Cyber Threat Kill Chain Diagram

Take for example, the first step in the kill chain – reconnaissance. An adversary surveys the target and seeks out weaknesses, potential vectors, and other information to assist with an attack. Organizations traditionally address this step in a number of ways, including firewall or proxy logs, honeypots and network-based intrusion detection systems (NIDS). But, unfortunately, these only aim to detect threats that directly target the perimeter network and fail to address other important threats, such as data that already found a way outside the organization through many different means, including:

• Stolen credentials available on sites, such as Pastebin

• Sensitive documents being openly shared on the web due to misconfigured, consumer-grade storage devices or public folders in cloud storage sites like Dropbox that might reveal sensitive internal information

• Proprietary source code and admin passwords that somehow find their way on code sharing sites, such as GitHub

• Social media platforms that can potentially provide a gold mine of information that threat actors could use to craft a spear phishing campaign

In conjunction with the increased attack surface, there is also the threat landscape to consider and the range of actors who are potentially discussing plans regarding attacks against an organization. Hacktivists often do this publically, but criminals and nation states are much more covert. Being able to understand who is being attacked and why can be valuable for an organization, as it assists with appreciating the wider threat and taking a more strategic outlook to their security. These are all insights which cyber situational awareness can provide.

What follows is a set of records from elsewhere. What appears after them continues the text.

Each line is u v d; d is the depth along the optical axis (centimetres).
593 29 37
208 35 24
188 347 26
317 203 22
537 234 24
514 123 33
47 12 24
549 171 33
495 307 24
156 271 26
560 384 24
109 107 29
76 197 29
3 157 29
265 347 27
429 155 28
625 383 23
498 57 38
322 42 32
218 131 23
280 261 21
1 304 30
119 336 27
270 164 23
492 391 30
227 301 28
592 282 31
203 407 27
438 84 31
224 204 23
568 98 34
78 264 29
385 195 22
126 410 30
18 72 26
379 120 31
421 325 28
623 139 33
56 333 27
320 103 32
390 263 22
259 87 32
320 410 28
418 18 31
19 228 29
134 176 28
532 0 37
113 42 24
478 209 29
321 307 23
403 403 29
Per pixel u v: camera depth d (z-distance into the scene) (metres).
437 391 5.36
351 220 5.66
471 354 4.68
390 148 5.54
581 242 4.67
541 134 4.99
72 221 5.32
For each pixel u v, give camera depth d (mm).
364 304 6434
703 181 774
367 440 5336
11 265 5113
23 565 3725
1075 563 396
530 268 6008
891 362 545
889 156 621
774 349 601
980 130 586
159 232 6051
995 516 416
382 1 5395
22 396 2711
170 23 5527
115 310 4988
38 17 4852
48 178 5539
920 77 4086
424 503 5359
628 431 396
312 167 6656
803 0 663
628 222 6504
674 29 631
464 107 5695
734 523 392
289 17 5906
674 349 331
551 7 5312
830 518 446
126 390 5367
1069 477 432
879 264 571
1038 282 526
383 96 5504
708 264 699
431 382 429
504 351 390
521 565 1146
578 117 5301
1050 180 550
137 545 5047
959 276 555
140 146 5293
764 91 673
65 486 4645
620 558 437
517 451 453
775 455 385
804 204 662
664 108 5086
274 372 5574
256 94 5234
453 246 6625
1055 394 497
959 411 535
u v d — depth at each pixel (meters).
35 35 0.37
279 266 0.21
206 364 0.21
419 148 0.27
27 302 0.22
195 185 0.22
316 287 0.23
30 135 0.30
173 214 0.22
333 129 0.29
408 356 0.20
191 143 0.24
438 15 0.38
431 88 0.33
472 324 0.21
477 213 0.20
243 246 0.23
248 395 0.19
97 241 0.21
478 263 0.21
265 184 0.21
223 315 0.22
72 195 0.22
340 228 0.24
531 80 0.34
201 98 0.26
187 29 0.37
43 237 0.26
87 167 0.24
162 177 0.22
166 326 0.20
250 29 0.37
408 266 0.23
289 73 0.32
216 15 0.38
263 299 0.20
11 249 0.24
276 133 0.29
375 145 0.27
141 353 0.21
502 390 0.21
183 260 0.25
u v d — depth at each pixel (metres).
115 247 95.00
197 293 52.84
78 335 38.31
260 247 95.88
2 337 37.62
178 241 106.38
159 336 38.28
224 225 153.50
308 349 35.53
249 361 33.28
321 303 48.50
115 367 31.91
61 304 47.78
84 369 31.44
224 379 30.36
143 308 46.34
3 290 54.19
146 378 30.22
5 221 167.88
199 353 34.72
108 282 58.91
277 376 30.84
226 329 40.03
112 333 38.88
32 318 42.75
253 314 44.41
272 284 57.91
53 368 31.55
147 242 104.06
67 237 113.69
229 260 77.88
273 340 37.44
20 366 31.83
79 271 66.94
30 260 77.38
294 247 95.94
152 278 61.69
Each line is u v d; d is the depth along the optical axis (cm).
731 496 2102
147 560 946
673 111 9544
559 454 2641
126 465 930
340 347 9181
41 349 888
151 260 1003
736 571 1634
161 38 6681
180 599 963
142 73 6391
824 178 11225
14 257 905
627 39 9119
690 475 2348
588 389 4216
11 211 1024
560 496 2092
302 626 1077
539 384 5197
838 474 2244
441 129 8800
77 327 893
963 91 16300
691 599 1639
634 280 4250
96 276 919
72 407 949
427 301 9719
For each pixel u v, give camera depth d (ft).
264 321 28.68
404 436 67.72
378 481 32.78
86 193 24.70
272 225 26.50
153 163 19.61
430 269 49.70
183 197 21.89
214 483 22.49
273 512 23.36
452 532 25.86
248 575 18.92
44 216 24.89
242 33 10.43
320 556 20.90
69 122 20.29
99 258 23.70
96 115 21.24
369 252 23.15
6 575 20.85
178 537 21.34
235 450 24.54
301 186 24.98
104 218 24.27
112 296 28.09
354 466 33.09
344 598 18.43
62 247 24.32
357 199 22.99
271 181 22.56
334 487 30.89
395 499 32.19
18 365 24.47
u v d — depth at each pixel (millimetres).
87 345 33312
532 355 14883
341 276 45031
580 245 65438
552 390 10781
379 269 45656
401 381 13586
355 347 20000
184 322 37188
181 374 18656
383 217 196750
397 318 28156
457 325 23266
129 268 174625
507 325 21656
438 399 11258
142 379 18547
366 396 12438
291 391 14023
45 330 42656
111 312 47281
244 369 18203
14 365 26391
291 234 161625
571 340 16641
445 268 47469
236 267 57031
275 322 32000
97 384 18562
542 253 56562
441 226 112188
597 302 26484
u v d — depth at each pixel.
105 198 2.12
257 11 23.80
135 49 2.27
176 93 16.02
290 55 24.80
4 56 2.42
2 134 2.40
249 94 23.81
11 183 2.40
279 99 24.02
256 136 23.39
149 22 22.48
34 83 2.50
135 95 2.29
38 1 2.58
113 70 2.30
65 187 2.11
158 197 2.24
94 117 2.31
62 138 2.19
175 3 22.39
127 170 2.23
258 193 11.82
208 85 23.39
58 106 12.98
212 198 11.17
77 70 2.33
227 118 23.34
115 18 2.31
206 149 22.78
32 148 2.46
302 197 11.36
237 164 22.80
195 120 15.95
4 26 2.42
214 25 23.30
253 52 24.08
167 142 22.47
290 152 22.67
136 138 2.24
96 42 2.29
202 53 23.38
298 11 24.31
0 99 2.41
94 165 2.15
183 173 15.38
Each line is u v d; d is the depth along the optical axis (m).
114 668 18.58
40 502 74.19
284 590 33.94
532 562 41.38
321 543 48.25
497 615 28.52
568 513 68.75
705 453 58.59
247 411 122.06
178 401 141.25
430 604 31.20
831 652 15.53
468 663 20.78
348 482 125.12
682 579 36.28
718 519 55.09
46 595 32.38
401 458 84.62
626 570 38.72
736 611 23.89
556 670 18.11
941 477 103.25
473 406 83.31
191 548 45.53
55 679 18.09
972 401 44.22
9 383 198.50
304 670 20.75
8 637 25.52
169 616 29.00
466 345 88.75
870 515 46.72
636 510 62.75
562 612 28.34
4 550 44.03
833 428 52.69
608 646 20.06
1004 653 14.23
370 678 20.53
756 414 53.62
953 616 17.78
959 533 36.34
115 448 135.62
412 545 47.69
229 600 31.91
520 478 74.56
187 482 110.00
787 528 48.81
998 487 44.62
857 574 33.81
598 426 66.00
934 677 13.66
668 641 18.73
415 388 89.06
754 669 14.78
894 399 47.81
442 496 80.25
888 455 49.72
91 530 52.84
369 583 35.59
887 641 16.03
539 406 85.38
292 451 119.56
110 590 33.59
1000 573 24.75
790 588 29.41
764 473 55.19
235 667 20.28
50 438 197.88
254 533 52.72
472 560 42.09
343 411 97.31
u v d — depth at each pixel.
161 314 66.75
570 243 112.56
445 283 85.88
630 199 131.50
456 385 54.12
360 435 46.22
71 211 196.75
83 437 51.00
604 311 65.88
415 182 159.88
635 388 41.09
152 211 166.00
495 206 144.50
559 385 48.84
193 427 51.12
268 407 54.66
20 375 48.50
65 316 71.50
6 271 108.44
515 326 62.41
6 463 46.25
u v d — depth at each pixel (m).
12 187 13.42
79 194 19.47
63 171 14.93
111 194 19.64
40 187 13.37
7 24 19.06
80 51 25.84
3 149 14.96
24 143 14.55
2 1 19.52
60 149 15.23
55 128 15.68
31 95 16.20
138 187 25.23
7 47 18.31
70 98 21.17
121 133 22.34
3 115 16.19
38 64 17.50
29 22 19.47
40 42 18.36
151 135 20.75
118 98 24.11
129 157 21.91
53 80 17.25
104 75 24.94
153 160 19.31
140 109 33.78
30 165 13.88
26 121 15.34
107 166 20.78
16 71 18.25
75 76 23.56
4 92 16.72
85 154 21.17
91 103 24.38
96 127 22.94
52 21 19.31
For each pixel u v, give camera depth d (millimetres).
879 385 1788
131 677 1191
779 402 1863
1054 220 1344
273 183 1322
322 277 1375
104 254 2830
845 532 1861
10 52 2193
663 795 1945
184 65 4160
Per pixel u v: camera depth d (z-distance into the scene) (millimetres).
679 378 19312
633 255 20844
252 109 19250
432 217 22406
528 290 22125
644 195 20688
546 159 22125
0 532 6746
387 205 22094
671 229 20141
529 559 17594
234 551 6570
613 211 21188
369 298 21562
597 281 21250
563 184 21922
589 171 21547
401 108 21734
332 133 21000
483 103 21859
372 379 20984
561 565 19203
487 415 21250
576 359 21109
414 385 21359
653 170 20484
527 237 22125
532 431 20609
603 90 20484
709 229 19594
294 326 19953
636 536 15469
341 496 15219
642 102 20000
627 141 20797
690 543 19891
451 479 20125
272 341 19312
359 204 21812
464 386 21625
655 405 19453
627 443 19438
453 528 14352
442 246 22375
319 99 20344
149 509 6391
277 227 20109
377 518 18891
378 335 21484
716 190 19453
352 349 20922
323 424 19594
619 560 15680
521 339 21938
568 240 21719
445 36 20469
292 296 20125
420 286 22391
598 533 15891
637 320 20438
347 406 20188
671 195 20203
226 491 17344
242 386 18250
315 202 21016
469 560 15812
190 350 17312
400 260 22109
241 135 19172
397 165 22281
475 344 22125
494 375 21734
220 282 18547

Reconnaissance is followed by weaponization. Depending on the type of threat you are dealing with, this can be anything from an easily available and simple to use exploit, up to the crafting and deployment of a zero-day vulnerability. Honeypots, sandboxes and NIDS all help to this end but, again, they only attempt to deal with the threats as they hit directly the organization, sometimes too little too late. Cyber situation awareness helps to discover the TTPs being used across the threat landscape, or discussed and traded online, in order to prepare for and provide mitigations.

Once the attack is launched and inside the network – the delivery, exploitation, installation, command and control, and actions on objectives stages – there are many effective security controls that help. But these can and should be supplemented with information from outside the organization to assess their effectiveness. For example, in the case of a Data Loss Prevention (DLP) solution, proxy or firewall, you need to be able to look outside of the organization to determine if the data these tools are trying to protect has been breached. This practice can provide indications that sensitive data is being sold on criminal forums or leaked on paste sites. Similarly, it can offer assessments on the credibility of the actors making claims of responsibility.

From an attacker’s perspective, this is where the kill chain ends, but not for defenders. The kill chain can, and should, flow into a cycle, where an organization can learn lessons from an attack and ensure that future attempts at reconnaissance cannot use the same information, thereby reducing the attack surface.

Cyber situational awareness can truly be a kill chain killjoy. By viewing the kill chain through that lens, organizations can have the confidence that they understand their attack surface, they know which TTPs could be used against them and, should data find its way online, they can quickly discover it and mitigate the risks.